The honeybee waggle dance, used to direct other bees toward the best sources of nectar, is amazing in itself, as the MSNBC article describes:
When a scout bee has discovered an attractive nectar source, it dances on the floor of the hive, waggling its body rapidly from side to side. Each element of the dance—including motion, scent and possibly even sound—gives eager followers clues to the nectar’s whereabouts.
The number of turns, for example, indicates distance, while the angle of the bee’s principal dance lines signals the proper flying direction relative to the sun. For particularly good sources, the bee may repeat the whole sequence several times so more workers can get in on the act. The moves are so telling, in fact, that researchers can learn the location of a flower patch simply by watching a dancing bee.
Why couldn’t web servers respond with similar dynamism with peaks and troughs of web traffic?
The article further describes how the rate of dances shifts to focus attention on newly discovered nectar sources, ensuring a consistent flow of nectar. So why, asked scientists, couldn’t web servers respond with similar dynamism with peaks and troughs of web traffic?

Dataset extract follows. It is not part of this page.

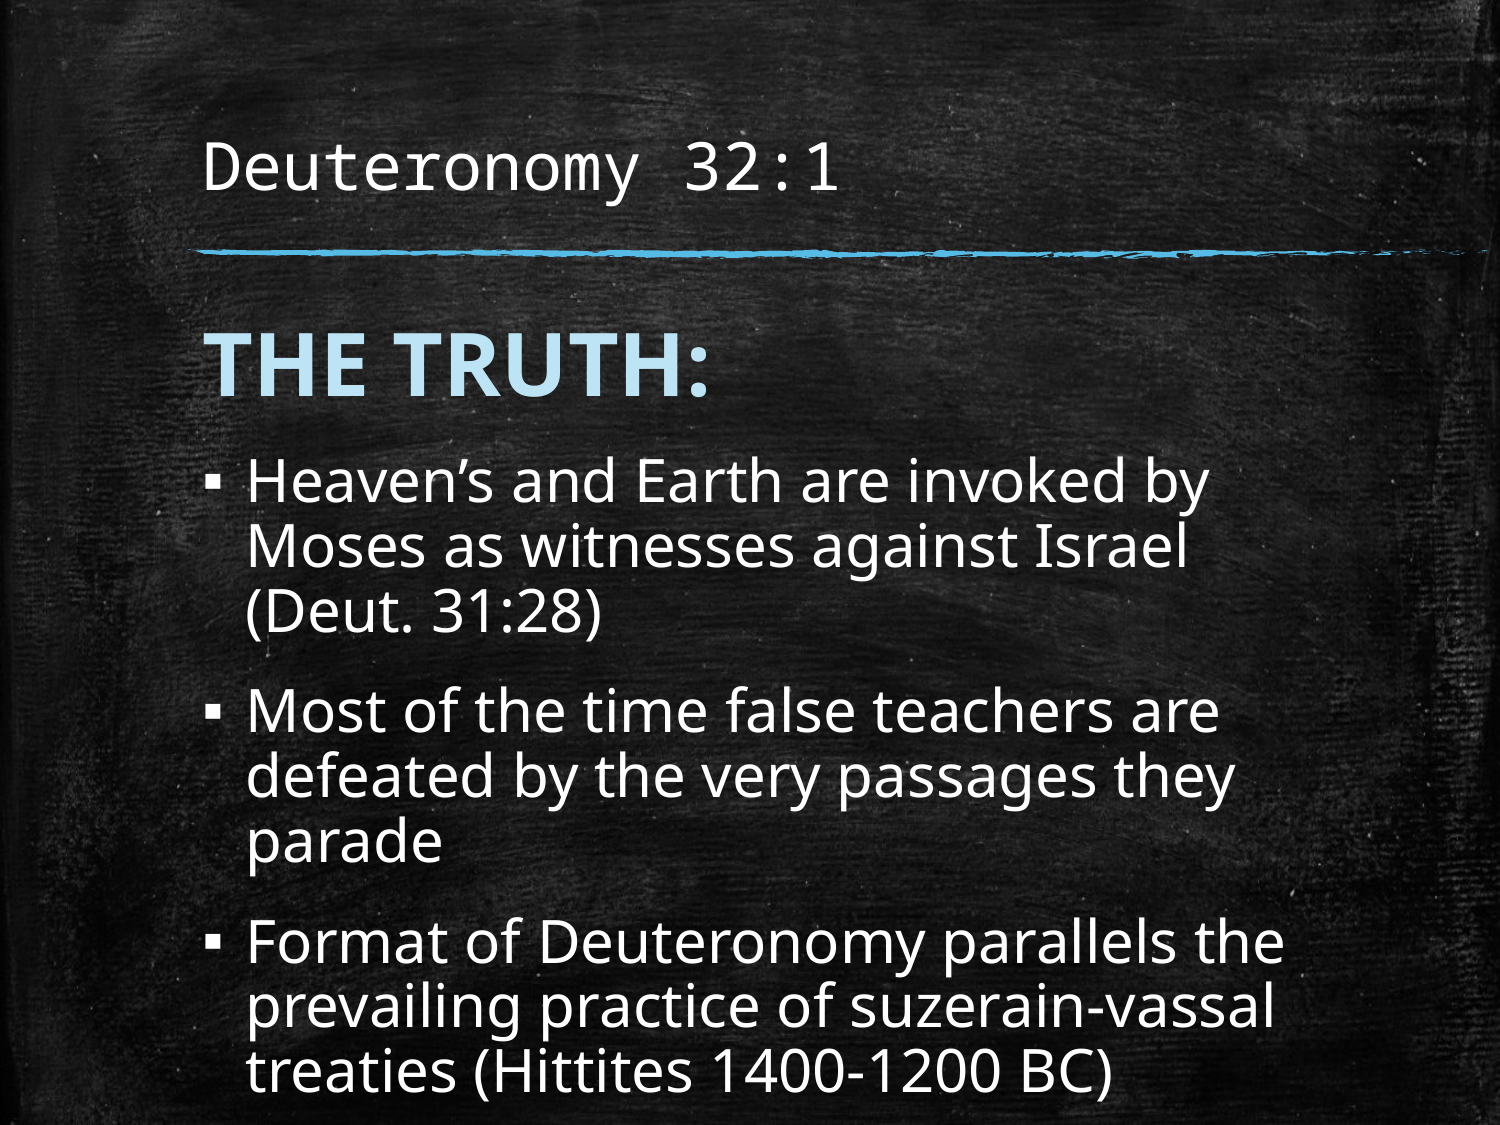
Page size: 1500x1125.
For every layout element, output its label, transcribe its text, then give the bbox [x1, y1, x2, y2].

list THE TRUTH: Heaven’s and Earth are invoked by Moses as witnesses against Israel (Deut. 31:28) Most of the time false teachers are defeated by the very passages they parade Format of Deuteronomy parallels the prevailing practice of suzerain-vassal treaties (Hittites 1400-1200 BC) [187, 312, 1338, 1125]
title Deuteronomy 32:1 [187, 45, 1313, 213]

In the server model, electronic advertisements between servers function as the dances, and such factors as revenue or page hits function as nectar. Servers being used post ads for other servers to come “help out” with web traffic. Furthermore, a similar system has been suggested to help Internet providers save on electricity costs.
“It is amazing how inspiring the natural world can be,” said Craig Tovey, co-director of Georgia Tech’s Center for Biologically Inspired Design who helped pioneer the model. The MSNBC article adds, “The bees, it seems, are showing once again that it really pays to mimic Mother Nature.”
Of course, mimicking “Mother Nature” is, in reality, mimicking one of God’s many fascinating designs—bee dances being one of the most unique and, when it comes to evolutionary theory, inexplicable behaviors we observe in nature.